▶ _Aim of the exercise_
Wherever the string "применением" shows up in the records below, return that line.

Listed records Block Start

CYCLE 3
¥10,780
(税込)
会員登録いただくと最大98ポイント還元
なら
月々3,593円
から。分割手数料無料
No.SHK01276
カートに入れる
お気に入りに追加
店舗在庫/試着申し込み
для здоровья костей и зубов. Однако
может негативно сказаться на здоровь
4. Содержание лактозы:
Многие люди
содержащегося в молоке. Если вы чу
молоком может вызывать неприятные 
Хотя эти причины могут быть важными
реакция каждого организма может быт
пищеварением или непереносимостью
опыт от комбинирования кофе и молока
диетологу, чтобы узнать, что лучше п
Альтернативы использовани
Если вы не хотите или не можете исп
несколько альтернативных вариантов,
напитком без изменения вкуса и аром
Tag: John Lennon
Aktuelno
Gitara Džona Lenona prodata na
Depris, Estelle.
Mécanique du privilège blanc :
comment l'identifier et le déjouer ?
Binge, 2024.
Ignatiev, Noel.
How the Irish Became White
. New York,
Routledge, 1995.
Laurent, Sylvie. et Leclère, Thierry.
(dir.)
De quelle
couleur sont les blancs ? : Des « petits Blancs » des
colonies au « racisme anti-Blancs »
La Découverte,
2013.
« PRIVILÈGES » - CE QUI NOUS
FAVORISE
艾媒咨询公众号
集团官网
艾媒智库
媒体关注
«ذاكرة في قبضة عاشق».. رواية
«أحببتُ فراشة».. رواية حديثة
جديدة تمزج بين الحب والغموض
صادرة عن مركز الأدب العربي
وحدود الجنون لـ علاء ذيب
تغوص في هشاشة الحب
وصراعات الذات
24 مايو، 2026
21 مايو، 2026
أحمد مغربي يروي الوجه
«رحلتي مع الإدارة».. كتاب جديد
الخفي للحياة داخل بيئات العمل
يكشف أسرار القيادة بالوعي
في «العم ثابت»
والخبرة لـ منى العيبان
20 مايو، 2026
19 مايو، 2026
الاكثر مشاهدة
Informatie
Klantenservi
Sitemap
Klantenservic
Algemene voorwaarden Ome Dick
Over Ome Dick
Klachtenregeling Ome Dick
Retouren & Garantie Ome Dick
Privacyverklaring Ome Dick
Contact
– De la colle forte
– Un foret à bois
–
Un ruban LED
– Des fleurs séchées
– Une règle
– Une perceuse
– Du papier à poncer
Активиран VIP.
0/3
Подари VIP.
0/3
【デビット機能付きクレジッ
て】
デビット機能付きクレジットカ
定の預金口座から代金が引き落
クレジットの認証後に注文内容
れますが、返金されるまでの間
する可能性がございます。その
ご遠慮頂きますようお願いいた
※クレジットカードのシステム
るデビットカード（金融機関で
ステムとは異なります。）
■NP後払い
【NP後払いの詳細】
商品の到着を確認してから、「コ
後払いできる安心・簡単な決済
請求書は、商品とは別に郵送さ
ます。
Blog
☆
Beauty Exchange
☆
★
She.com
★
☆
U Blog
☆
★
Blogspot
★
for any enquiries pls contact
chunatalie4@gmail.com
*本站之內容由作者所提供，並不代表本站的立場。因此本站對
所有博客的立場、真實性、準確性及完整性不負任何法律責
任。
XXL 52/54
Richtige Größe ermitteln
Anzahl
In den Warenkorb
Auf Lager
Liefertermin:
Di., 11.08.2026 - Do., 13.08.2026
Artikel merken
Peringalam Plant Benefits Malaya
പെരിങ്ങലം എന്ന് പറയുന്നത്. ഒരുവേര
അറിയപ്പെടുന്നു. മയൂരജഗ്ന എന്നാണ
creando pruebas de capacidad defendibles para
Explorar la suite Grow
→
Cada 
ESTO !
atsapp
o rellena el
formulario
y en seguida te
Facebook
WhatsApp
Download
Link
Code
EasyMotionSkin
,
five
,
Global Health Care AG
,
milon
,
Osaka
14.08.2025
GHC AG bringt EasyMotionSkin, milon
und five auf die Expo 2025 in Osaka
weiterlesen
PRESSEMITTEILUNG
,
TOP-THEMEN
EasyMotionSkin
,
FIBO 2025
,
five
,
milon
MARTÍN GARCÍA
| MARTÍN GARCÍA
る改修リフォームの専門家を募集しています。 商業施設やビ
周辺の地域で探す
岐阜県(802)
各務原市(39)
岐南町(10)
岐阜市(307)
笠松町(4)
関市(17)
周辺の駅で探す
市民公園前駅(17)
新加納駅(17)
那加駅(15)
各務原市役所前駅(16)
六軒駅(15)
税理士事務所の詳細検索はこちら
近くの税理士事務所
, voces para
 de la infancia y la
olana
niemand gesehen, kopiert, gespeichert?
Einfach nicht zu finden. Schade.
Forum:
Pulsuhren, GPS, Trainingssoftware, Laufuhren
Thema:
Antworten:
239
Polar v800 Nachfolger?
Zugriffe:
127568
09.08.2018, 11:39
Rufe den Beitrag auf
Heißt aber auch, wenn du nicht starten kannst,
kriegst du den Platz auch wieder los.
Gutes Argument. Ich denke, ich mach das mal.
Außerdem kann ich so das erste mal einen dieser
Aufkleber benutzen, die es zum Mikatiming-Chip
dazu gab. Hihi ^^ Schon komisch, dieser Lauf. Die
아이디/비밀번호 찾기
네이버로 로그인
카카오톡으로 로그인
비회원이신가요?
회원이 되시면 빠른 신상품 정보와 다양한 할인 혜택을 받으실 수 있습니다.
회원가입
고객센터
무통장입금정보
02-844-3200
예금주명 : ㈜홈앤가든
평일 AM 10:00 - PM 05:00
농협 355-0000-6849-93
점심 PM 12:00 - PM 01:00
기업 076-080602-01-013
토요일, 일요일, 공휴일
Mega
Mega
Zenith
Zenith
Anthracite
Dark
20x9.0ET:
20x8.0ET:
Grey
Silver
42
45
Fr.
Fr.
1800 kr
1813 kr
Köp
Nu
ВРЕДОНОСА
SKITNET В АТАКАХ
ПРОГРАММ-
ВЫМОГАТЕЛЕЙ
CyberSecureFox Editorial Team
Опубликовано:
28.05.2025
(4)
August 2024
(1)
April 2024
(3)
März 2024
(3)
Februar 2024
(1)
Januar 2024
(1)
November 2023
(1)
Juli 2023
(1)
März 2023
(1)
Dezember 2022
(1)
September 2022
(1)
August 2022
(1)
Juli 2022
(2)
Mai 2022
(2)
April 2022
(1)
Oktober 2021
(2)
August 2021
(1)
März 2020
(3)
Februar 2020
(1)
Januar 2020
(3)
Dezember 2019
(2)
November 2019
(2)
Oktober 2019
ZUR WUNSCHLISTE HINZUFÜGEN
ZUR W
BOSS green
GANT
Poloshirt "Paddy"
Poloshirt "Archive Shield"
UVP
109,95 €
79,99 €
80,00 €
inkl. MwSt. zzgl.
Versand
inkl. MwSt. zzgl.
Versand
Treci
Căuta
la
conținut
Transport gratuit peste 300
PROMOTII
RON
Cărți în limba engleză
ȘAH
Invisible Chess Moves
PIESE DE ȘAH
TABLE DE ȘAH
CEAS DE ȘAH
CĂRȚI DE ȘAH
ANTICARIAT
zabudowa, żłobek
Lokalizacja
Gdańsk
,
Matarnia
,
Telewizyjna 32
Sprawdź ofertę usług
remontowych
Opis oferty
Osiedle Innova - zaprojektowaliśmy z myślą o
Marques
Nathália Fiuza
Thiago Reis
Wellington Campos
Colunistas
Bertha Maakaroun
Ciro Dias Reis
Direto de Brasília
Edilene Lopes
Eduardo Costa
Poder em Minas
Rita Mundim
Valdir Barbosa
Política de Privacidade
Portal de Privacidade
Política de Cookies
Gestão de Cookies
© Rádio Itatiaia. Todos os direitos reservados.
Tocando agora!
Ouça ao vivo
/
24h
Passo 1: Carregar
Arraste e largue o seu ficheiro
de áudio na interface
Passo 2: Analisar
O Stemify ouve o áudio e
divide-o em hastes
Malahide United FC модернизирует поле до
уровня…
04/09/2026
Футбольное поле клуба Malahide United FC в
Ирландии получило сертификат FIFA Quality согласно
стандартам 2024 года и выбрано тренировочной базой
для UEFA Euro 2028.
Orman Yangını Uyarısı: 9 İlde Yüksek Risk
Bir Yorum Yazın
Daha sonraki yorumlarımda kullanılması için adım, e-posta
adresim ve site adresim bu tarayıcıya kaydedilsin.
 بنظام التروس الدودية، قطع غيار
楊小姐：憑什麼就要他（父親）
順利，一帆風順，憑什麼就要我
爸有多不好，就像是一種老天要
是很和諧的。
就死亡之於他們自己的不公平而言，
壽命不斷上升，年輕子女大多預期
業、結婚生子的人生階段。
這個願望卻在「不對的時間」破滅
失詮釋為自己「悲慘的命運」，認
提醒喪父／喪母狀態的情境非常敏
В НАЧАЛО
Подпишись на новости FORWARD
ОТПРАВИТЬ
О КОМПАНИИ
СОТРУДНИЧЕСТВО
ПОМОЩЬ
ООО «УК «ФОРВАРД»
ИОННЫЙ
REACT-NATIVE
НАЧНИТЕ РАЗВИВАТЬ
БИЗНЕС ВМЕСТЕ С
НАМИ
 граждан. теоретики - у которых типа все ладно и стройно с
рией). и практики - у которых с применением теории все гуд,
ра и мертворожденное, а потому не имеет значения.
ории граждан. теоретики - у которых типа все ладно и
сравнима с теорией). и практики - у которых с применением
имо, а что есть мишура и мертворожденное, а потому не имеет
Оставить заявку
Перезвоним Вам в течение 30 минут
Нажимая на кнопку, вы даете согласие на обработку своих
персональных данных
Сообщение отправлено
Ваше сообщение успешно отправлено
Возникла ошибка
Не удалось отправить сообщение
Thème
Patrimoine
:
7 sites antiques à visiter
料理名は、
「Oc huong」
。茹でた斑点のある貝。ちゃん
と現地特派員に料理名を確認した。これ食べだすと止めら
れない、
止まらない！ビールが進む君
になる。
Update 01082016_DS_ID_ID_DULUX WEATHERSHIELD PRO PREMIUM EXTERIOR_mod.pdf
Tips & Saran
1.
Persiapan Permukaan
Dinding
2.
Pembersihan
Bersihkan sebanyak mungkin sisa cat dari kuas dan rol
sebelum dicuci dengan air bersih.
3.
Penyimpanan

Listed records Block End

▶ _Response_
рией). и практики - у которых с применением теории все гуд,
сравнима с теорией). и практики - у которых с применением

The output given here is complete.